L’agevolazione riguarda i carichi affidati alla riscossione dal 1° gennaio 2000 al 31 dicembre 2023 e consente il versamento delle somme dovute in un’unica soluzione o mediante un piano rateale pluriennale.

Quali debiti possono essere inclusi nella rottamazione quinquies

La misura si applica ai debiti tributari e contributivi affidati all’Agente della riscossione nel periodo indicato, includendo:

  • imposte risultanti dalle dichiarazioni annuali e dai controlli automatizzati;
  • contributi previdenziali dovuti all’INPS, se dichiarati;
  • interessi e aggio relativi a sanzioni amministrative, limitatamente ad alcune tipologie, come le multe stradali.

Restano invece esclusi dalla definizione agevolata i carichi derivanti da accertamenti esecutivi, avvisi di liquidazione, atti di recupero crediti d’imposta e altri atti impositivi di natura accertativa.

Scadenze e modalità di presentazione della domanda

Per aderire alla rottamazione quinquies, i contribuenti devono presentare domanda telematica entro il 30 aprile 2026, tramite il portale dell’Agenzia delle Entrate-Riscossione.

È possibile richiedere preliminarmente un prospetto informativo, utile per verificare l’elenco dei carichi definibili e valutare l’adesione in modo consapevole. L’istanza consente di indicare la modalità di pagamento prescelta e il numero di rate.

Pagamento in un’unica soluzione o rateizzazione fino a 54 rate

Il pagamento delle somme dovute può avvenire:

  • in un’unica soluzione entro il 31 luglio 2026;
  • in forma rateale, fino a un massimo di 54 rate bimestrali, con prima scadenza fissata al 31 luglio 2026.

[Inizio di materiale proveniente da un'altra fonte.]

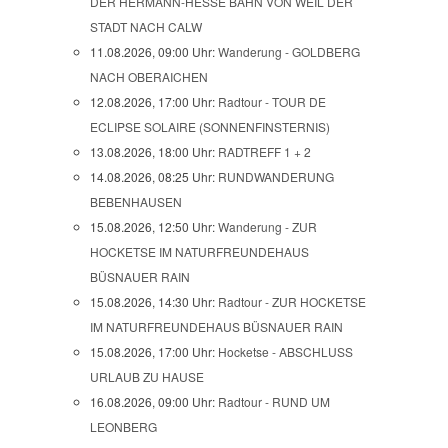
DER HERMANN-HESSE BAHN VON WEIL DER
STADT NACH CALW
11.08.2026, 09:00 Uhr:
Wanderung - GOLDBERG
NACH OBERAICHEN
12.08.2026, 17:00 Uhr:
Radtour - TOUR DE
ECLIPSE SOLAIRE (SONNENFINSTERNIS)
13.08.2026, 18:00 Uhr:
RADTREFF 1 + 2
14.08.2026, 08:25 Uhr:
RUNDWANDERUNG
BEBENHAUSEN
15.08.2026, 12:50 Uhr:
Wanderung - ZUR
HOCKETSE IM NATURFREUNDEHAUS
BÜSNAUER RAIN
15.08.2026, 14:30 Uhr:
Radtour - ZUR HOCKETSE
IM NATURFREUNDEHAUS BÜSNAUER RAIN
15.08.2026, 17:00 Uhr:
Hocketse - ABSCHLUSS
URLAUB ZU HAUSE
16.08.2026, 09:00 Uhr:
Radtour - RUND UM
LEONBERG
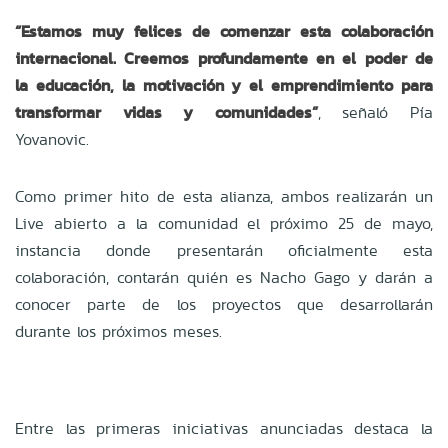
“Estamos muy felices de comenzar esta colaboración
internacional. Creemos profundamente en el poder de
la educación, la motivación y el emprendimiento para
transformar vidas y comunidades”
, señaló Pía
Yovanovic.
Como primer hito de esta alianza, ambos realizarán un
Live abierto a la comunidad el próximo 25 de mayo,
instancia donde presentarán oficialmente esta
colaboración, contarán quién es Nacho Gago y darán a
conocer parte de los proyectos que desarrollarán
durante los próximos meses.
Entre las primeras iniciativas anunciadas destaca la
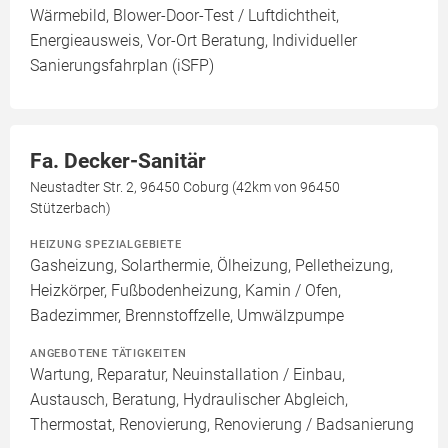
Wärmebild, Blower-Door-Test / Luftdichtheit,
Energieausweis, Vor-Ort Beratung, Individueller
Sanierungsfahrplan (iSFP)
Fa. Decker-Sanitär
Neustadter Str. 2, 96450 Coburg (42km von 96450
Stützerbach)
HEIZUNG SPEZIALGEBIETE
Gasheizung, Solarthermie, Ölheizung, Pelletheizung,
Heizkörper, Fußbodenheizung, Kamin / Ofen,
Badezimmer, Brennstoffzelle, Umwälzpumpe
ANGEBOTENE TÄTIGKEITEN
Wartung, Reparatur, Neuinstallation / Einbau,
Austausch, Beratung, Hydraulischer Abgleich,
Thermostat, Renovierung, Renovierung / Badsanierung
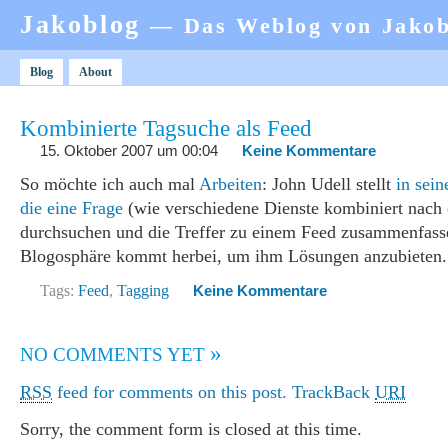
Jakoblog
— Das Weblog von Jako
Blog
About
Kombinierte Tagsuche als Feed
15. Oktober 2007 um 00:04
Keine Kommentare
So möchte ich auch mal
Arbeiten
: John Udell stellt
in sei
die eine Frage
(wie verschiedene Dienste kombiniert nach
durchsuchen und die Treffer zu einem Feed zusammenfasse
Blogosphäre kommt herbei, um ihm Lösungen anzubieten.
Tags:
Feed
,
Tagging
Keine Kommentare
»
NO COMMENTS YET
RSS
feed for comments on this post.
TrackBack
URI
Sorry, the comment form is closed at this time.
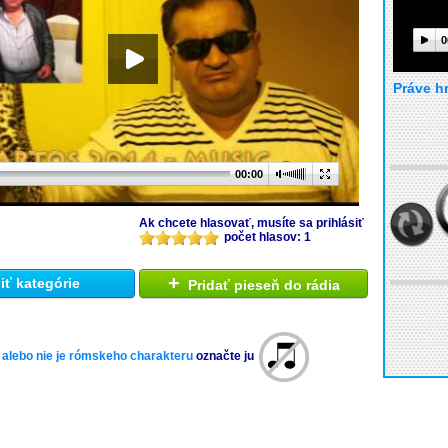
0
Práve h
00:00
Ak chcete hlasovať, musíte sa prihlásiť
počet hlasov: 1
+
ť kategórie
Pridať pieseň do rádia
 alebo nie je rómskeho charakteru
označte ju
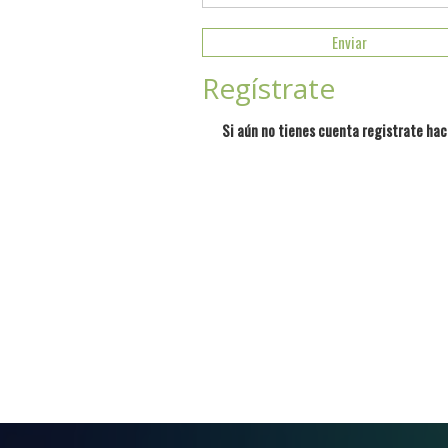
Regístrate
Si aún no tienes cuenta registrate hac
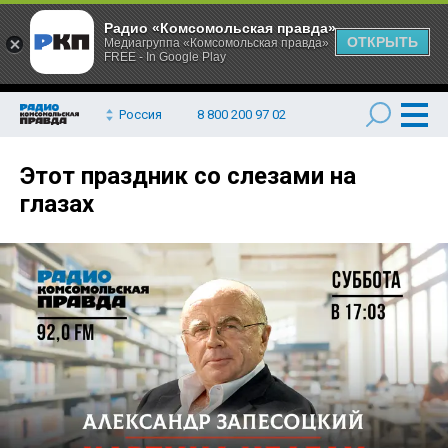
Радио «Комсомольская правда»
ОТКРЫТЬ
Медиагруппа «Комсомольская правда»
FREE - In Google Play
Россия
8 800 200 97 02
Этот праздник со слезами на
глазах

Sulle rate successive alla prima sono applicati interessi annui del 3% a decorrere dal 1° agosto 2026. L’importo minimo di ciascuna rata non può essere inferiore a 100 euro. Il mancato pagamento della prima rata o di due rate, anche non consecutive, comporta la decadenza dai benefici della definizione agevolata.

Il ruolo del CAF nell’assistenza ai contribuenti

Gli operatori del CAF UIL di Roma e del Lazio possono aiutarti a verificare se ci sono multe o controlli con esiti negativi sulle tue dichiarazioni dei redditi, per i quali è stato notificato un pagamento ad Agenzia delle Entrate e Riscossione.
I nostri operatori verificano se queste notifiche possono essere contestate, o se rientrano nella rottamazione quinquies. In questo caso, il CAF UIL di Roma e del Lazio supporta i contribuenti nella verifica dei requisiti, nella consultazione del prospetto informativo e nella compilazione della domanda di adesione, fornendo assistenza operativa anche nella scelta della soluzione di pagamento più adeguata.

In ogni caso, gli operatori CAF possono richiedere per te la rateizzazione delle somme dovute, anche nel caso il pagamento non rientri nella rottamazione quinquies.